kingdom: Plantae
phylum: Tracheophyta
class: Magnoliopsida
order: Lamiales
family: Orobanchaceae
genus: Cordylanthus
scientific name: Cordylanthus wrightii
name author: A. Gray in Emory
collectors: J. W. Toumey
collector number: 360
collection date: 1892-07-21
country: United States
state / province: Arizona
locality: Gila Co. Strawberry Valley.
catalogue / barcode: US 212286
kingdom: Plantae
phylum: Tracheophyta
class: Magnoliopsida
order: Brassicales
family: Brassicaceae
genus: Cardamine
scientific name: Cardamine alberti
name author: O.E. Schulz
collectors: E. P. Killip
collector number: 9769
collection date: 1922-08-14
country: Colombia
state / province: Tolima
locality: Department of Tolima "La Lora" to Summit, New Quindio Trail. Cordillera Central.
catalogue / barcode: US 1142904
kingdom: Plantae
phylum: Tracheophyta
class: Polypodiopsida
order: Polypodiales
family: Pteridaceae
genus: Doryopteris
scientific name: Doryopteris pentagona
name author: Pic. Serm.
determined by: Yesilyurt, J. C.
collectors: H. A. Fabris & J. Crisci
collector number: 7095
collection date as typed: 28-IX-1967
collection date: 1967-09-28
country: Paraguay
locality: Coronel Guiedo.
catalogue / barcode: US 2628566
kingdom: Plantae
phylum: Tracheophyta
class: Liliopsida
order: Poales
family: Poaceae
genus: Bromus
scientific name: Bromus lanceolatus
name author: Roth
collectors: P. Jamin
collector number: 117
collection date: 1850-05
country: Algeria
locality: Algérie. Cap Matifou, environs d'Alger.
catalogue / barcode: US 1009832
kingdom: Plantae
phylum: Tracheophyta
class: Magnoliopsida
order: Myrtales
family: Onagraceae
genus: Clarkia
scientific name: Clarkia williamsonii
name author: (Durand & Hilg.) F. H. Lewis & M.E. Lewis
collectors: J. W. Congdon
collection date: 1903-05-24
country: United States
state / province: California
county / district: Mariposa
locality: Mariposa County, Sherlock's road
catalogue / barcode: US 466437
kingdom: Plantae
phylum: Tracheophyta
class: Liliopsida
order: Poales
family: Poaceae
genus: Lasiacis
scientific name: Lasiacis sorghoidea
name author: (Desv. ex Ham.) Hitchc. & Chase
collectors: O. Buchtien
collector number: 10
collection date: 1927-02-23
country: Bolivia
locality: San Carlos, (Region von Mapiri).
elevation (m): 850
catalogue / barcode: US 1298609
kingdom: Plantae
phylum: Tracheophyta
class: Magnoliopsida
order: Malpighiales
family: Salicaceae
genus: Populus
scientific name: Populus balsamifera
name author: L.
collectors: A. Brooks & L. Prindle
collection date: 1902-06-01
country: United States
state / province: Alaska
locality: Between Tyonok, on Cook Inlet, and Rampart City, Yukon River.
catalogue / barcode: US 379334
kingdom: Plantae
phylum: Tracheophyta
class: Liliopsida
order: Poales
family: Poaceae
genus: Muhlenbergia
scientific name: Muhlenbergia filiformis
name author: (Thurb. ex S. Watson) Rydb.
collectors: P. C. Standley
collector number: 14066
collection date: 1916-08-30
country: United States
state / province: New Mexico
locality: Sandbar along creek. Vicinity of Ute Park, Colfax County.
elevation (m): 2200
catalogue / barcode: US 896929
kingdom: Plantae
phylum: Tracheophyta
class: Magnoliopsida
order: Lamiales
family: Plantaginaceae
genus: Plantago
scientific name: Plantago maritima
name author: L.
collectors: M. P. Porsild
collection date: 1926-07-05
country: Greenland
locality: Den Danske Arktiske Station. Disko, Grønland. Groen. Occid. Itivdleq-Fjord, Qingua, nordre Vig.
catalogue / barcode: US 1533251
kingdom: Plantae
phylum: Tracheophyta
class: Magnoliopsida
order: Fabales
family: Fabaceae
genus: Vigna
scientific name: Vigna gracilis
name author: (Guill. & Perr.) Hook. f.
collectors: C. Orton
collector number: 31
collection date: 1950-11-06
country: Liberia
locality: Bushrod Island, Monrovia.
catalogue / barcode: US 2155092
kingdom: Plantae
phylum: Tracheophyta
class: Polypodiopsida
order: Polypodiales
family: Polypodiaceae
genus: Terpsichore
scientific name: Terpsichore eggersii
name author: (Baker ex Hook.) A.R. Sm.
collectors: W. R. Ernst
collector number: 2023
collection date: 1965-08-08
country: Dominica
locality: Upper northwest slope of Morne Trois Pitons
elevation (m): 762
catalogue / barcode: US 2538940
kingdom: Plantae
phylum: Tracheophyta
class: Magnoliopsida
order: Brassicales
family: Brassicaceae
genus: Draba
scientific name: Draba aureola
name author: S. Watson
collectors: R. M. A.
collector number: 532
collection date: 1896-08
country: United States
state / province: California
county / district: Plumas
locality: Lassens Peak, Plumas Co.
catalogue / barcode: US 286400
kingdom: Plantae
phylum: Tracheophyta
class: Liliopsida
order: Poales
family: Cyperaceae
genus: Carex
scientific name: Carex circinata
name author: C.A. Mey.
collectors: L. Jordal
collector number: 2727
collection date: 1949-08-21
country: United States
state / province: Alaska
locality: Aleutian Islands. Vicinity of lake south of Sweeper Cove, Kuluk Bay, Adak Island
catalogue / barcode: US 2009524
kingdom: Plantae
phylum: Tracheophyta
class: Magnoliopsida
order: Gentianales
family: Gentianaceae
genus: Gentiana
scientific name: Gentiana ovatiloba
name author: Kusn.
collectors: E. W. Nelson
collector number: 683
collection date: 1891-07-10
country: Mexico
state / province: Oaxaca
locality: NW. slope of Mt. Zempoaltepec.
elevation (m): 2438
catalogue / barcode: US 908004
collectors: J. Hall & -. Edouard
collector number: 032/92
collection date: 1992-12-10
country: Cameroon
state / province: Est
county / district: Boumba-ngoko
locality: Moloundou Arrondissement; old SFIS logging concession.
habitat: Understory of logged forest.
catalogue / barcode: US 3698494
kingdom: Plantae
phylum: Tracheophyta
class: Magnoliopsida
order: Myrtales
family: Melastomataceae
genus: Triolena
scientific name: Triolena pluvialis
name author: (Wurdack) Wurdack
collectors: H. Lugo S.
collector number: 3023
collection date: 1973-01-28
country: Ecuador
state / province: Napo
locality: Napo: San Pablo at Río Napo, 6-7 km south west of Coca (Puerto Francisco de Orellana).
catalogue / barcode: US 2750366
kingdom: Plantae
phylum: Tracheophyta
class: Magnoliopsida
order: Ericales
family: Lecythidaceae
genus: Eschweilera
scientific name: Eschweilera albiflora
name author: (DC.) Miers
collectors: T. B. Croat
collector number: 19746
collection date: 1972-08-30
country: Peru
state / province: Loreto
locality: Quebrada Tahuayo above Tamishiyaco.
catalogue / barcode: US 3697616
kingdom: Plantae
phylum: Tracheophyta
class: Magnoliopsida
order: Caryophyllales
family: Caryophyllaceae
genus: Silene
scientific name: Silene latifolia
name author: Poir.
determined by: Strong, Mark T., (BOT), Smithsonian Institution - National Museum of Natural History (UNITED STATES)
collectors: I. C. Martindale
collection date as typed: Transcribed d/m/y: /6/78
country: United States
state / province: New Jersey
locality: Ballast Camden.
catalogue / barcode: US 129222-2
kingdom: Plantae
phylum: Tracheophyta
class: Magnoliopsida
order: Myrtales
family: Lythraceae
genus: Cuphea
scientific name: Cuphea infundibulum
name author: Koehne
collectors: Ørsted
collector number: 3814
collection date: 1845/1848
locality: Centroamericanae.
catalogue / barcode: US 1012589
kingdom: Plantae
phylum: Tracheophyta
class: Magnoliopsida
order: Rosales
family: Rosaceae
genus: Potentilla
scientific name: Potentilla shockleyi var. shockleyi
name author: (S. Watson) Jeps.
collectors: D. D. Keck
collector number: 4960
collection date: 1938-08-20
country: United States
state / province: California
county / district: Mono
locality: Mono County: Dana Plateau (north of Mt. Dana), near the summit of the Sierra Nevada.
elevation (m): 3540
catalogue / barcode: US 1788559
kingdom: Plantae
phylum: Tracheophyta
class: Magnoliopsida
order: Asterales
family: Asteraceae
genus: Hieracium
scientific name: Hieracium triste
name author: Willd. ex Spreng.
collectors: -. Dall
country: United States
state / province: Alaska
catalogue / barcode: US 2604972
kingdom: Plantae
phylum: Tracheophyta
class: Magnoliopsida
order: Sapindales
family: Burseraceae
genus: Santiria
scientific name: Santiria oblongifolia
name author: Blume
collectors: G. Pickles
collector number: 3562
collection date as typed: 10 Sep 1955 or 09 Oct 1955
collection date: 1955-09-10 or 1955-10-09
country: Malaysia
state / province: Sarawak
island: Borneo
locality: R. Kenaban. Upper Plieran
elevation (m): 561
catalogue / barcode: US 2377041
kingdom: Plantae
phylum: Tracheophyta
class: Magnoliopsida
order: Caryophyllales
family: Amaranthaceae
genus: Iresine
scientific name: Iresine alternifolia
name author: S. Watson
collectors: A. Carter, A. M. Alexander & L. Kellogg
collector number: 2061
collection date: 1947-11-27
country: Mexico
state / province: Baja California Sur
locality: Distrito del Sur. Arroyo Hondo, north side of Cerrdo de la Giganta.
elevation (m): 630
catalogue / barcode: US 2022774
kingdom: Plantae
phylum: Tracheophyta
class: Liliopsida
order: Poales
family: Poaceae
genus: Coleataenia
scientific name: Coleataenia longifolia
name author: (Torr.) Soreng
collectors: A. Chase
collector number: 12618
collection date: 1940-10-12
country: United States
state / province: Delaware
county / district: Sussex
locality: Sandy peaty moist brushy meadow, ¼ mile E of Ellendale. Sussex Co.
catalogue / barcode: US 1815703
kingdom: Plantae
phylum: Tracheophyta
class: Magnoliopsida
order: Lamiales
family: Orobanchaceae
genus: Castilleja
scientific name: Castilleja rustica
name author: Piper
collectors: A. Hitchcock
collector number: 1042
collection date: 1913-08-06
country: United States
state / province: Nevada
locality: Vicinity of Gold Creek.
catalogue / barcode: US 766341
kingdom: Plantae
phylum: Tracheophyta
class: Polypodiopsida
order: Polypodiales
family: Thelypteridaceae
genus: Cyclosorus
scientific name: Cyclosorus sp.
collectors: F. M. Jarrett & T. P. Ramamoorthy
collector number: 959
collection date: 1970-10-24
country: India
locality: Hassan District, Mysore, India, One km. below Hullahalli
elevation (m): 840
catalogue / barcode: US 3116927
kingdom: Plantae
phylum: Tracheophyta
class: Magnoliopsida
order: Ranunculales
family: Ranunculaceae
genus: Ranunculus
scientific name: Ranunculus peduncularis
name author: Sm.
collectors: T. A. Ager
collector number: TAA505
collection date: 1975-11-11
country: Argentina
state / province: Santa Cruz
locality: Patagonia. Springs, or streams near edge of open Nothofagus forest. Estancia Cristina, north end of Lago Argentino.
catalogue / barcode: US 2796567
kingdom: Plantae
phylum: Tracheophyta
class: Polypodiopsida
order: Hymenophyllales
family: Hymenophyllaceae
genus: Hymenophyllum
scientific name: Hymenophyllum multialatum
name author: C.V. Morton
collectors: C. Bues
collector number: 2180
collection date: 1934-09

To do: Output, unchanged and with nothing else, the lines of the records starting with the line containing "catalogue / barcode: US 1012589" and going on through the line containing "genus: Santiria", both of those lines included.

Output for this task:
catalogue / barcode: US 1012589
kingdom: Plantae
phylum: Tracheophyta
class: Magnoliopsida
order: Rosales
family: Rosaceae
genus: Potentilla
scientific name: Potentilla shockleyi var. shockleyi
name author: (S. Watson) Jeps.
collectors: D. D. Keck
collector number: 4960
collection date: 1938-08-20
country: United States
state / province: California
county / district: Mono
locality: Mono County: Dana Plateau (north of Mt. Dana), near the summit of the Sierra Nevada.
elevation (m): 3540
catalogue / barcode: US 1788559
kingdom: Plantae
phylum: Tracheophyta
class: Magnoliopsida
order: Asterales
family: Asteraceae
genus: Hieracium
scientific name: Hieracium triste
name author: Willd. ex Spreng.
collectors: -. Dall
country: United States
state / province: Alaska
catalogue / barcode: US 2604972
kingdom: Plantae
phylum: Tracheophyta
class: Magnoliopsida
order: Sapindales
family: Burseraceae
genus: Santiria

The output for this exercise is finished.